2019 Fiscal Year Annual Research Report
Evaluation of thermal environment and microclimate during sleep by modeling the heat balance between human body and beddings
Project/Area Number |
16K01589
|
Research Institution | National Institute of Advanced Industrial Science and Technology |
Principal Investigator |
森 郁惠 国立研究開発法人産業技術総合研究所, 情報・人間工学領域, 主任研究員 (90415753)
|
Co-Investigator(Kenkyū-buntansha) |
都築 和代 豊橋技術科学大学, 工学(系)研究科(研究院), 教授 (70222221)
佐古井 智紀 信州大学, 学術研究院繊維学系, 准教授 (70371044)
|
Project Period (FY) |
2016-04-01 – 2020-03-31
|
Keywords | 睡眠環境 / 寝床内環境 / 寝具の熱的性能 / 被験者実験 / 皮膚温 |
Outline of Annual Research Achievements |
人の健康で快適な生活に関わる睡眠時の温熱環境をより適切に形成・制御することを目的に、人体の熱収支(体温調節)と寝具の特性や使用実態を考慮した寝床内温熱環境をシミュレートするモデルを構築するため、寝具の素材による熱的性能の違いや人体へ及ぼす影響について、サーマルマネキンを用いた計測実験および過去に実施した被験者実験の結果について引き続き分析を進めるとともに、睡眠時の人および寝床内温熱環境の詳細なデータを得るため、追加的に夜間の睡眠被験者実験を行った。
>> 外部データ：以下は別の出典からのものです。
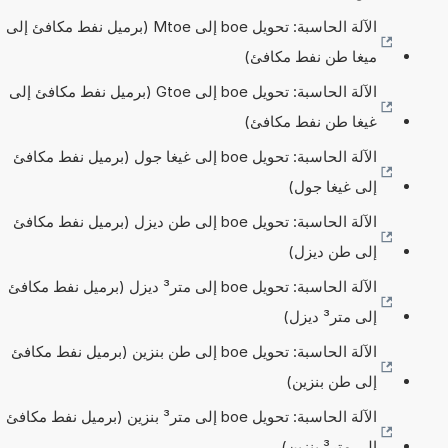
الآلة الحاسبة: تحويل boe إلى Mtoe (برميل نفط مكافئ إلى
ميغا طن نفط مكافئ)
الآلة الحاسبة: تحويل boe إلى Gtoe (برميل نفط مكافئ إلى
غيغا طن نفط مكافئ)
الآلة الحاسبة: تحويل boe إلى غيغا جول (برميل نفط مكافئ
إلى غيغا جول)
الآلة الحاسبة: تحويل boe إلى طن ديزل (برميل نفط مكافئ
إلى طن ديزل)
الآلة الحاسبة: تحويل boe إلى متر³ ديزل (برميل نفط مكافئ
إلى متر³ ديزل)
الآلة الحاسبة: تحويل boe إلى طن بنزين (برميل نفط مكافئ
إلى طن بنزين)
الآلة الحاسبة: تحويل boe إلى متر³ بنزين (برميل نفط مكافئ
إلى متر³ بنزين)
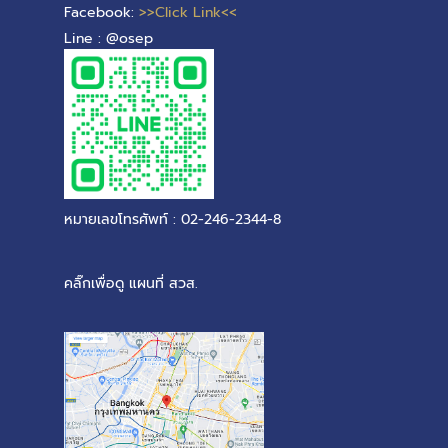
Facebook:
>>Click Link<<
Line : @osep
หมายเลขโทรศัพท์ : 02-246-2344-8
คลิ๊กเพื่อดู แผนที่ สวส.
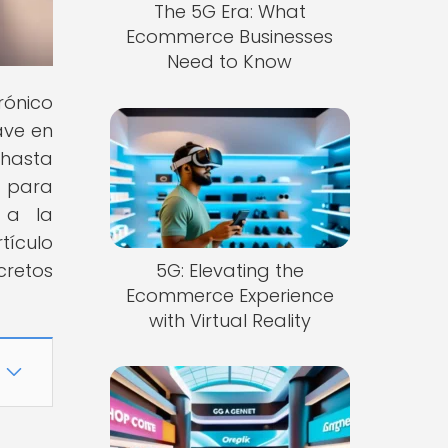
The 5G Era: What
Ecommerce Businesses
Need to Know
rónico
ave en
 hasta
o para
 a la
tículo
5G: Elevating the
cretos
Ecommerce Experience
with Virtual Reality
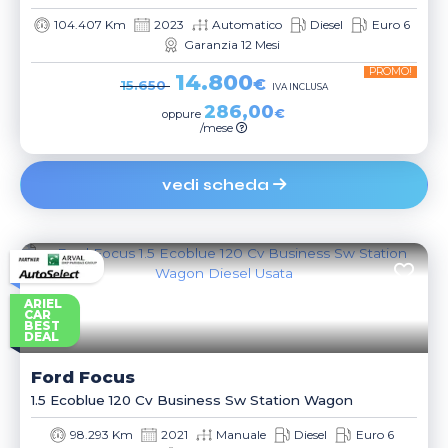
104.407 Km
2023
Automatico
Diesel
Euro 6
Garanzia 12 Mesi
PROMO!
14.800
€
15.650
IVA INCLUSA
286,00
€
oppure
/mese
vedi scheda
ARIEL
CAR
BEST
DEAL
Ford
Focus
1.5 Ecoblue 120 Cv Business Sw Station Wagon
98.293 Km
2021
Manuale
Diesel
Euro 6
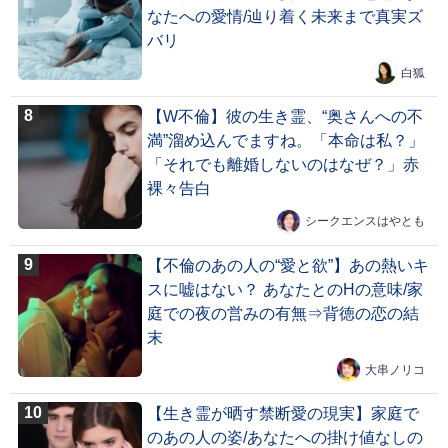
なたへの愛情/辿り着く未来まで真実ズ
バリ
白狐
【W不倫】彼の生き霊、“奥さんへの不
満”溜め込んでますね。「本命は私？」
「それでも離婚しないのはなぜ？」赤
裸々告白
シークエンスはやとも
【不倫のあの人の“愛と欲”】あの熱いキ
スに嘘はない？ あなたとのHの意味/家
庭での夜の営みの有無⇒背徳の恋の結
末
大串ノリコ
【生き霊が晒す禁断愛の現実】家庭で
のあの人の姿/あなたへの掛け値なしの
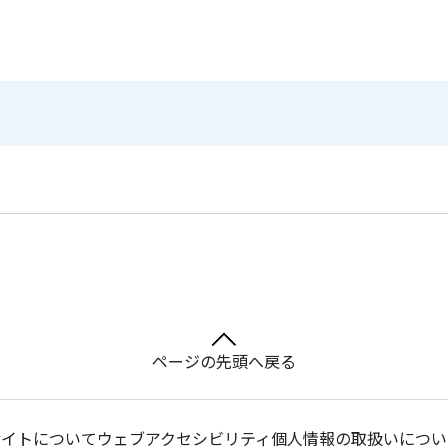
ページの先頭へ戻る
サイトについて
ウェブアクセシビリティ
個人情報の取扱いについ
また、一般的な寝室以外の環境における睡眠時の寝床内気候や生理応答の状況を把握するため、避難所等の日常的ではない空間や寝具等を想定した実験も実施し、結果を取りまとめた。 具体的な結果として、冬季を想定した寝具による実験では、寝具全体の熱抵抗値は、ウールが5.6[clo]、ポリエステルが6.2[clo]であり、寝具全体の熱抵抗値に大きな差はなかった。一方、被験者実験の結果では、前額皮膚温は就寝30分後および60分後でウールの方が優位に高く、呼気による吸湿放熱の特性が発揮されていることが確認された。夏季を想定した被験者実験の結果では、体重変化から算出した就寝中の発汗量が、有意差はないもののウールの方が少ない傾向が見られた。着衣外湿度は、ポリエステルでは着衣内外湿度に大きな差はなかったのに対し、ウールでは着衣外の方が高い傾向が見られ、冬季同様に素材が持つ吸湿性能の違いが発生したと考えられる。 本研究では実態を再現するモデルの構築までは至らなかったが、今後とも、これらの結果をふまえ、日常生活で想定される寝具の素材特性と組み合わせや使用方法が寝床内気候へ及ぼす影響についてさらに検討するとともに、現象をシミュレート出来る寝具-人体の熱収支モデル構築を進めたいと考えている。